Parece absurdo pensar que essa mesma infâmia se repita de geração em geração, como se fosse o resultado de uma contaminação, e a carnificina de 60 anos atrás continua se reproduzindo como se por efeito de um imã. No entanto, como negar que determinados delitos arcaicos se reproduzem de geração em geração?

Toda a pregação cristã repousa no 'pecado original'. Não existiriam também 'crimes originais'? Por exemplo, é preocupante saber que os suicídios dos camicases que diariamente ensangüentam as cidades do Iraque são reflexo de um gesto milenar, o 'assassinato sagrado' praticado no século 12, na montanha de Alamut, na Pérsia, pela seita mística dos 'Hassasins' (que deu origem à palavra 'assassino').

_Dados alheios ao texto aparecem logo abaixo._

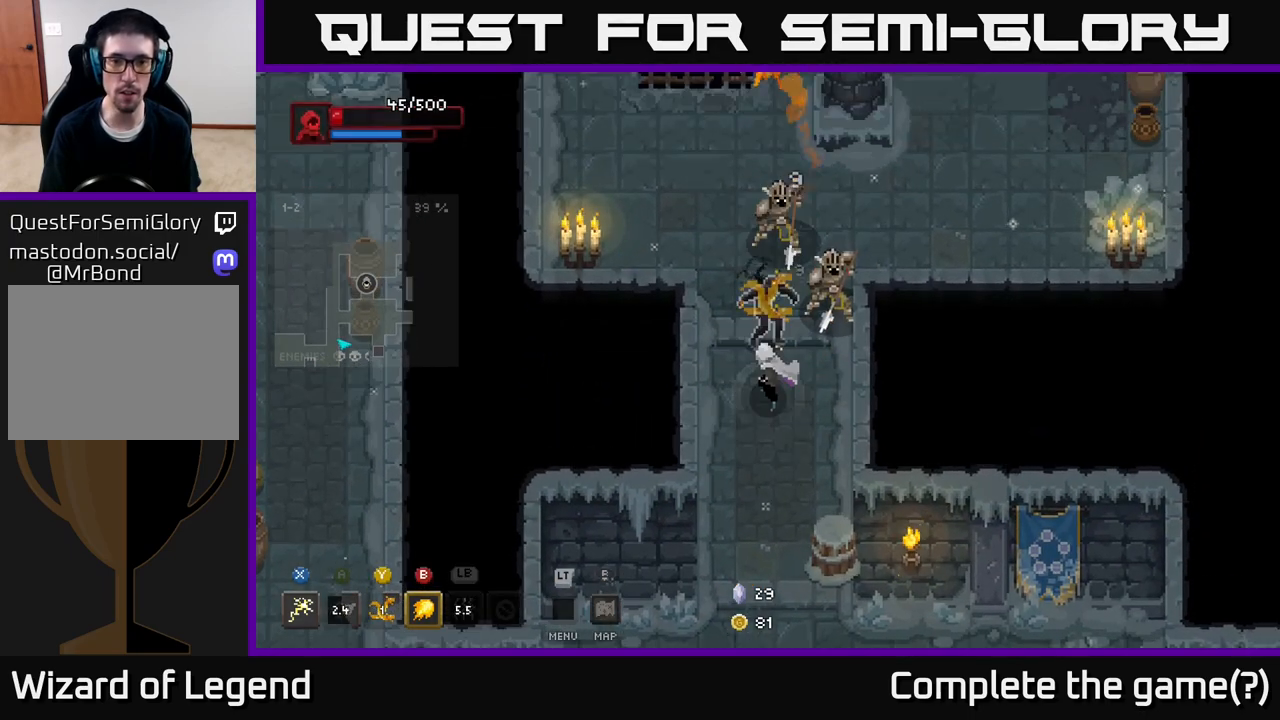
{"buttons": [], "left_stick": "up", "right_stick": "center", "events": [[133, "L1", "up"]]}
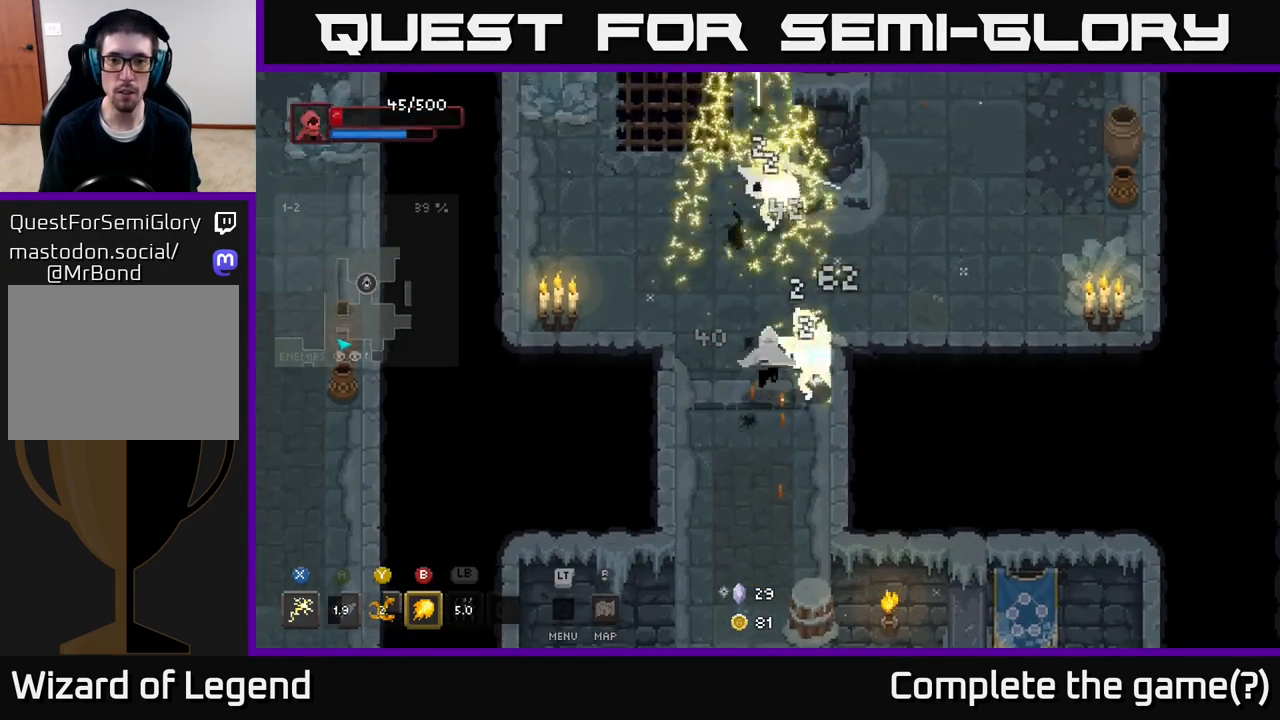
{"buttons": ["X"], "left_stick": "up-right", "right_stick": "center", "events": [[117, "X", "down"], [333, "left_stick", "up-right"]]}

Poderíamos invocar também os suicídios ou assassinatos que se reproduzem de geração em geração, tanto nos dramas de Shakespeare, ou na família maldita dos Atrides, na Grécia.

Numa análise mais pragmática, o massacre ocorrido na Virgínia levanta mais uma vez a questão da venda livre de armas nos EUA. O número estimado de armas de fogo na América é de 192 milhões. E até agora, apesar desses massacres reiterados, raras são as figuras públicas que fazem alusão a isso. O presidente Bush declarou estar 'horrorizado' mas não disse uma palavra sobre essas armas que podem ser encontradas nos mínimos interstícios da sociedade americana. Por exemplo, a cidade da Filadélfia registrou 410 mortes em 2006 - tanto quanto a França inteira.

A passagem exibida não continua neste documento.